-- WORK REQUEST --
Retype the data from its first line through the line containing "The chart shows", inclusive, without changing anything.
[SOURCE INFORMATION Boundary: Start]
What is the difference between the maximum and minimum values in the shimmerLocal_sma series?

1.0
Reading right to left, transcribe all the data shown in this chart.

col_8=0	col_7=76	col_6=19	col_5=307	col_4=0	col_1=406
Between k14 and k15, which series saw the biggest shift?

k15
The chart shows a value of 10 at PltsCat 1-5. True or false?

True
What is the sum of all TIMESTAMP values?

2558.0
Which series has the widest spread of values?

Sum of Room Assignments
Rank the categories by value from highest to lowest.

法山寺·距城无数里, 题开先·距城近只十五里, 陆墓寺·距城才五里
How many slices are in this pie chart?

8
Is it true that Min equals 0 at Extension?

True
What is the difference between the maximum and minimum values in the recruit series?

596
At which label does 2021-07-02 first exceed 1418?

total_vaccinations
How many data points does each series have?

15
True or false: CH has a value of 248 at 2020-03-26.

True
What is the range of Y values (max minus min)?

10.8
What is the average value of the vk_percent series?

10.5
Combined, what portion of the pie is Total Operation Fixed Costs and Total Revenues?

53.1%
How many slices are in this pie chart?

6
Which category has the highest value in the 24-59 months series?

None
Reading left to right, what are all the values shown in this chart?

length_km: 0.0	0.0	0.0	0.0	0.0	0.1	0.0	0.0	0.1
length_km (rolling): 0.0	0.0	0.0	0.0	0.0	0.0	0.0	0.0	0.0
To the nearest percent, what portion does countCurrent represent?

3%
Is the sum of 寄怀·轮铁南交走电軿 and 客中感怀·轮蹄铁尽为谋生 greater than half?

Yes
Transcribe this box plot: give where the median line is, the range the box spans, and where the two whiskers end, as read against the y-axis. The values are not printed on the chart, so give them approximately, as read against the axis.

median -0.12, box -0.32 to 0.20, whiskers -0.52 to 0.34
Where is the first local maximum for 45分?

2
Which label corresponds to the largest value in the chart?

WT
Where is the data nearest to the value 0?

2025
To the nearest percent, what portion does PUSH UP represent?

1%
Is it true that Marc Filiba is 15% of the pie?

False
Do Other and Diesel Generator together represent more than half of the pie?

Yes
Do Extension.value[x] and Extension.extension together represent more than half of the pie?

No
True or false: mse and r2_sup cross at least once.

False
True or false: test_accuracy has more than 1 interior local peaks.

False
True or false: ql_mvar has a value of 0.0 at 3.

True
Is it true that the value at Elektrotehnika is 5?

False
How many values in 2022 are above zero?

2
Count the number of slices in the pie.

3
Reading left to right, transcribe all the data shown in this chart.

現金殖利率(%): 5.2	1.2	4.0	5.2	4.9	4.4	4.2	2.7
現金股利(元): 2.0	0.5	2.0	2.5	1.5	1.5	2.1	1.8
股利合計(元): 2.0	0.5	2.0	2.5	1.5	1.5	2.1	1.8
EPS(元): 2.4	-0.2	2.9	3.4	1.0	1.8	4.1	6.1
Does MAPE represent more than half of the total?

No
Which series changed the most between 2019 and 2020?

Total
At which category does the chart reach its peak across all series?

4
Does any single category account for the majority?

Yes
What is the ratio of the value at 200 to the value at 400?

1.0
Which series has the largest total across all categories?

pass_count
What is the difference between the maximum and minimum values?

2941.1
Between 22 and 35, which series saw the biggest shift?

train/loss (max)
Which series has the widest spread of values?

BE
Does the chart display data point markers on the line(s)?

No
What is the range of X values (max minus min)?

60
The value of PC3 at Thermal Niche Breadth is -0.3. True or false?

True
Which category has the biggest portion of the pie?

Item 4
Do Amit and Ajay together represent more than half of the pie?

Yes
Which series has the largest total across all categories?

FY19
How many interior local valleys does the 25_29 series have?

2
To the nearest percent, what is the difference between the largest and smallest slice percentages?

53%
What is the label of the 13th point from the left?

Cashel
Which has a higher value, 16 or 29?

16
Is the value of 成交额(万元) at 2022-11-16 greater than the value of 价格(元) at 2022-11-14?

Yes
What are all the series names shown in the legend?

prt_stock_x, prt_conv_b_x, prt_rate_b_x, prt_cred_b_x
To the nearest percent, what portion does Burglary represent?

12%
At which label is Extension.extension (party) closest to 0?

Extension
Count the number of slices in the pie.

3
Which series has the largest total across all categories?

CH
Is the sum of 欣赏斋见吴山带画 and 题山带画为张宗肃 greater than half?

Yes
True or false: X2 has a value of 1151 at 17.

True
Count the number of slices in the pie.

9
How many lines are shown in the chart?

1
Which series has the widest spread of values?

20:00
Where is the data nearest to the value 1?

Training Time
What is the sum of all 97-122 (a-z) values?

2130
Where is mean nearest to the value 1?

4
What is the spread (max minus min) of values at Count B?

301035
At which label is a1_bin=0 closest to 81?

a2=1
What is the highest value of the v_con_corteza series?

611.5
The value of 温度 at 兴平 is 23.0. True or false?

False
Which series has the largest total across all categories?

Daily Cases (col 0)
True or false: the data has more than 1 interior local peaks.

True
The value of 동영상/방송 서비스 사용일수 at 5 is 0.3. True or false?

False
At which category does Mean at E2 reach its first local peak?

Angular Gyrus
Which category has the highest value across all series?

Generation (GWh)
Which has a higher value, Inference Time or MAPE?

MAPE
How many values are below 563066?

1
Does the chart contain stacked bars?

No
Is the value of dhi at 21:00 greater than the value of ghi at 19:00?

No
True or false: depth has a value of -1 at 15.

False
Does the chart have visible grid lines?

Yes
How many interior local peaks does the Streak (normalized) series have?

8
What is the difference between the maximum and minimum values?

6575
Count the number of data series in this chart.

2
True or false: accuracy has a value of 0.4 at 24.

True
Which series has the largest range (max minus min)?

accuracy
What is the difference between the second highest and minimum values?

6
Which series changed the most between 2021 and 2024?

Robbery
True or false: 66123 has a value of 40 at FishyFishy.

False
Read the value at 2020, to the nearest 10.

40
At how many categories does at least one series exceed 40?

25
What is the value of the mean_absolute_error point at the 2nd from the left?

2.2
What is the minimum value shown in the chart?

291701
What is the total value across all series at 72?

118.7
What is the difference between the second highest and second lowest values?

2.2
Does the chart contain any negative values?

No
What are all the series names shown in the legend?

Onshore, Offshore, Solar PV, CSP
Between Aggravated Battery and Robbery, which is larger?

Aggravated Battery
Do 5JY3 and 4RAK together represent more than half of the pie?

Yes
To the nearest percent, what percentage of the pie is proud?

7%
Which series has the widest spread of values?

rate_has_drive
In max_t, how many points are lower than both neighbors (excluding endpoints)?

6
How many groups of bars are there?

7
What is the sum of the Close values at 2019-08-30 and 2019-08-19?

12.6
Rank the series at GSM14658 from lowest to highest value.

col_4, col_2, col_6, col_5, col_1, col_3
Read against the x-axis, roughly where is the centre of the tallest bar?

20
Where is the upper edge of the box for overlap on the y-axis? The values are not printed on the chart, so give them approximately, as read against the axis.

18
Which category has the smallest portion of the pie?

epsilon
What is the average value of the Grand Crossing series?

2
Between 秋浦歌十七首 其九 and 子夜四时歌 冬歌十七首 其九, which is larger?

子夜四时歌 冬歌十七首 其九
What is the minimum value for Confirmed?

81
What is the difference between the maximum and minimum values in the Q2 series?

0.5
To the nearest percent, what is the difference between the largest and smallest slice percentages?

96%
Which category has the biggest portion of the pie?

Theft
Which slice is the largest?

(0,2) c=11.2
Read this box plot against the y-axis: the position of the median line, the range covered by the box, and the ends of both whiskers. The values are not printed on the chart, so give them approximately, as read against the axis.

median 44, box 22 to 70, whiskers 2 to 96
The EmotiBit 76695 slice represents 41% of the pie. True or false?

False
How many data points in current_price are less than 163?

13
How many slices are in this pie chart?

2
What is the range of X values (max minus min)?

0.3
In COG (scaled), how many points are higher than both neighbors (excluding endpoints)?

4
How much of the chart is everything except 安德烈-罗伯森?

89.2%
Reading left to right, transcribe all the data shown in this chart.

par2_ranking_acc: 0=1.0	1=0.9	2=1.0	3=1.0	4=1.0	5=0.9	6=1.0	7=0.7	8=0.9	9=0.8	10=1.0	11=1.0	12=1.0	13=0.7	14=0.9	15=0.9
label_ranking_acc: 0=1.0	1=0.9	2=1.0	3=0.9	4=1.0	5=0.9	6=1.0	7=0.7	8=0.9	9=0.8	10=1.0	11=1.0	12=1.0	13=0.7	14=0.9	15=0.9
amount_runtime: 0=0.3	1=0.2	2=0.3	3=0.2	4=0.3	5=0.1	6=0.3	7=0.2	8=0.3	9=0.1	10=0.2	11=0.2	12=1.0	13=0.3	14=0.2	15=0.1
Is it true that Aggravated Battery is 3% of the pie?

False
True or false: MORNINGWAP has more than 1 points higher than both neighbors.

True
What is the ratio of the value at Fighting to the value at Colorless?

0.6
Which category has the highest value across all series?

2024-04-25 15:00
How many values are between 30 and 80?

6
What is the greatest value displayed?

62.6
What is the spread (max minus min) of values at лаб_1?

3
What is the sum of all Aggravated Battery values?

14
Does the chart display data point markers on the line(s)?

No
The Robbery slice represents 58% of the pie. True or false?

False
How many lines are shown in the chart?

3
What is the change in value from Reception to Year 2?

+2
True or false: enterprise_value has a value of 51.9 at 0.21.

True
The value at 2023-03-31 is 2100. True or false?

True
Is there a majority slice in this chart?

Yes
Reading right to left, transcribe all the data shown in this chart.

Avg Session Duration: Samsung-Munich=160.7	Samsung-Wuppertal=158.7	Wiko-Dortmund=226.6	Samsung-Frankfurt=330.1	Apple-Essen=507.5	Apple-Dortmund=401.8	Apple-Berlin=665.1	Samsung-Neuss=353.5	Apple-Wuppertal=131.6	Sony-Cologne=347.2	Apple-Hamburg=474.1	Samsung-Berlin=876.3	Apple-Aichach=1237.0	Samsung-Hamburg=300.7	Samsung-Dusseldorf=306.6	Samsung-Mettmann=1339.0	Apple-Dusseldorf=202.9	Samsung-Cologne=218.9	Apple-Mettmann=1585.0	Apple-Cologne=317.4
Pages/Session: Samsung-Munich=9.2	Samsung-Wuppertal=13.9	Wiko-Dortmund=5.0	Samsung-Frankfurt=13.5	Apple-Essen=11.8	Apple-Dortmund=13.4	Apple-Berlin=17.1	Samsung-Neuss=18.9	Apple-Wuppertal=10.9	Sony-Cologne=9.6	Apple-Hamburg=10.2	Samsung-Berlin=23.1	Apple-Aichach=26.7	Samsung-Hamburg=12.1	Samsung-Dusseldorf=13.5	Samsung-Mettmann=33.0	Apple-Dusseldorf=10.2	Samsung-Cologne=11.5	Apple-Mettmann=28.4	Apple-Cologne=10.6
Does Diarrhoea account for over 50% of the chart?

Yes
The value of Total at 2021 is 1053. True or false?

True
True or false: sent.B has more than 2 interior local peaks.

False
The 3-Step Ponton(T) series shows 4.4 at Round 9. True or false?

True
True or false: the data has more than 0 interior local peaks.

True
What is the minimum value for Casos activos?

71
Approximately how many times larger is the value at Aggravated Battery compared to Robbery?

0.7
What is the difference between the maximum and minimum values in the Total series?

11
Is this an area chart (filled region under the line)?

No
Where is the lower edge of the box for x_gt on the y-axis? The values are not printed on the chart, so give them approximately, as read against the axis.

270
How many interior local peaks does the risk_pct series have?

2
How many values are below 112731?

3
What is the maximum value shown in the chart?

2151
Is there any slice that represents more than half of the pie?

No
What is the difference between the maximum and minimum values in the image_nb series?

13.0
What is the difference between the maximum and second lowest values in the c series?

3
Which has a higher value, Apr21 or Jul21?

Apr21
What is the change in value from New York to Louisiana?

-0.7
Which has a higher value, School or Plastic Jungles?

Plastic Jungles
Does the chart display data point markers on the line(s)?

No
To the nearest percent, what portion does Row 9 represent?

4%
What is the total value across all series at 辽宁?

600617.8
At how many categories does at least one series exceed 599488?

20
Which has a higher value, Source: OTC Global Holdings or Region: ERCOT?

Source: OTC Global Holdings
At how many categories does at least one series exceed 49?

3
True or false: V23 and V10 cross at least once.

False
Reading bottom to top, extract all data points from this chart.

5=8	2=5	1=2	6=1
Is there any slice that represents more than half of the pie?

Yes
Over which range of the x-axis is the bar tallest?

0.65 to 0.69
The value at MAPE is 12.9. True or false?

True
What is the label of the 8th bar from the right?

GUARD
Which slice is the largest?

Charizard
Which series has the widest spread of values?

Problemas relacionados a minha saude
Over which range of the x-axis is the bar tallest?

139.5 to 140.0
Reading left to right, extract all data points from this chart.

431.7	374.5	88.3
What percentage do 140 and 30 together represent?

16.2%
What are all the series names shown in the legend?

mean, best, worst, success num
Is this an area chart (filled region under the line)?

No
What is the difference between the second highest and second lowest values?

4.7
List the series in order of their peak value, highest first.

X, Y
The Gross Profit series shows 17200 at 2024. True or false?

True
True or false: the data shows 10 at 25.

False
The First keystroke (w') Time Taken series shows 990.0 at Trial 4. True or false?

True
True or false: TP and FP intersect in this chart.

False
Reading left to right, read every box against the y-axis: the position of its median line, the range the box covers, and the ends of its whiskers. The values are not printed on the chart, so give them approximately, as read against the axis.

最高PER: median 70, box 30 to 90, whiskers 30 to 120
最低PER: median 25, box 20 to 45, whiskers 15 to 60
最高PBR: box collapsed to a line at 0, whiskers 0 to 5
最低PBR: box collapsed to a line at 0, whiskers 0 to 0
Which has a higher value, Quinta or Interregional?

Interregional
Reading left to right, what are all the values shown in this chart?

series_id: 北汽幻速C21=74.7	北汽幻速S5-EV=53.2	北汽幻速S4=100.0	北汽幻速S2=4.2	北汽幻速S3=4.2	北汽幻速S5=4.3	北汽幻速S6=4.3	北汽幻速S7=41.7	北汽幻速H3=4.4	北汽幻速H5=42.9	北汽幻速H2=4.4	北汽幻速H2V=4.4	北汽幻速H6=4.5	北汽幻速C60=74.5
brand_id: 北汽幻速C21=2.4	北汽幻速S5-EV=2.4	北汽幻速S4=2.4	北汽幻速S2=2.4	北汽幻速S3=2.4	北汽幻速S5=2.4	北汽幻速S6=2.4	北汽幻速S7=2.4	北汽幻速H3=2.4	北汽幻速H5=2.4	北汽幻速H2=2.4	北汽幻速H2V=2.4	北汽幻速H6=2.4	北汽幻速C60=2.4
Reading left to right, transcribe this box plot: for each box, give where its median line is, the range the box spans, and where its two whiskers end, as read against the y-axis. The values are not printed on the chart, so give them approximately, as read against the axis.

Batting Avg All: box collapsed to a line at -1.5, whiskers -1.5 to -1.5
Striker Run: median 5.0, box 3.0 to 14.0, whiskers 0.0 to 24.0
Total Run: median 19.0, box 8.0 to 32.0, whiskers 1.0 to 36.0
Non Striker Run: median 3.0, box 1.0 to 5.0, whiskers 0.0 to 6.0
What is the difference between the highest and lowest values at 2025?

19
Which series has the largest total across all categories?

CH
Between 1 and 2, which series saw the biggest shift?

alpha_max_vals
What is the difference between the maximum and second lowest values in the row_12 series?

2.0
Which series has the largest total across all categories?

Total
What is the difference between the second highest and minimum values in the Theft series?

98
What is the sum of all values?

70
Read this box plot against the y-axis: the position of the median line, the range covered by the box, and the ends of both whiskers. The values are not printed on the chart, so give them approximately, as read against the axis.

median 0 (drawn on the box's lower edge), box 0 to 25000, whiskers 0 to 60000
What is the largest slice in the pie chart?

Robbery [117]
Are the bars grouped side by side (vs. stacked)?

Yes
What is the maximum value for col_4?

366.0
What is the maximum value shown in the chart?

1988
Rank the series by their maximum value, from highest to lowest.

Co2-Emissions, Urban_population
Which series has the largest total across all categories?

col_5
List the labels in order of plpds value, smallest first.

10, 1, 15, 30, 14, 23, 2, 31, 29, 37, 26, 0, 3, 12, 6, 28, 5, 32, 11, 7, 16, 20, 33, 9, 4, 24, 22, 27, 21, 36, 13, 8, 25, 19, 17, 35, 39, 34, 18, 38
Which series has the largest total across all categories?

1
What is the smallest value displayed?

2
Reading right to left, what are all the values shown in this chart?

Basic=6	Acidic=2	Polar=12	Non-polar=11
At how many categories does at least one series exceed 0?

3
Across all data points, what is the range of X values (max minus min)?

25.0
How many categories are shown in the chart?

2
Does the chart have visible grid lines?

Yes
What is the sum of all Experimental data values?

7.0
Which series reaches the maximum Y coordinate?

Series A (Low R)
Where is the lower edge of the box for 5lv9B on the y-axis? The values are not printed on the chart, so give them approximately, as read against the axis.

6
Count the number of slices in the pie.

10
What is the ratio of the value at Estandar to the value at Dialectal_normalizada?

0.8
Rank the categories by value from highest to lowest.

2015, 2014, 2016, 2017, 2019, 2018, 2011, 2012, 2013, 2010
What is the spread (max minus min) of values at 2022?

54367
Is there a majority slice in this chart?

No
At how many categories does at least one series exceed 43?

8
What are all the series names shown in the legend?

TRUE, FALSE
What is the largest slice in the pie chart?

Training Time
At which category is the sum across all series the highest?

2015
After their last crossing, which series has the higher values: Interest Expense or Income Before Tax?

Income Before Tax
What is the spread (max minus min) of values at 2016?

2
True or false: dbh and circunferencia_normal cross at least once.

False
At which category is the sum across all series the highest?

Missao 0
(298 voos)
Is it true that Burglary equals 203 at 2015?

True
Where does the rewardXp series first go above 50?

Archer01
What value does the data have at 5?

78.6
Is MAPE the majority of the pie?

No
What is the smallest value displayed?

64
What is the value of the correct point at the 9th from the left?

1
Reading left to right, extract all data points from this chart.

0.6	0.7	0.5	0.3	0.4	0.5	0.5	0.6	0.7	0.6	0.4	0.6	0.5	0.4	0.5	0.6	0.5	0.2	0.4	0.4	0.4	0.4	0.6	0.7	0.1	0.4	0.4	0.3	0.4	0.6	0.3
[SOURCE INFORMATION Boundary: End]
-- WRITTEN SOLUTION --
What is the difference between the maximum and minimum values in the shimmerLocal_sma series?

1.0
Reading right to left, transcribe all the data shown in this chart.

col_8=0	col_7=76	col_6=19	col_5=307	col_4=0	col_1=406
Between k14 and k15, which series saw the biggest shift?

k15
The chart shows a value of 10 at PltsCat 1-5. True or false?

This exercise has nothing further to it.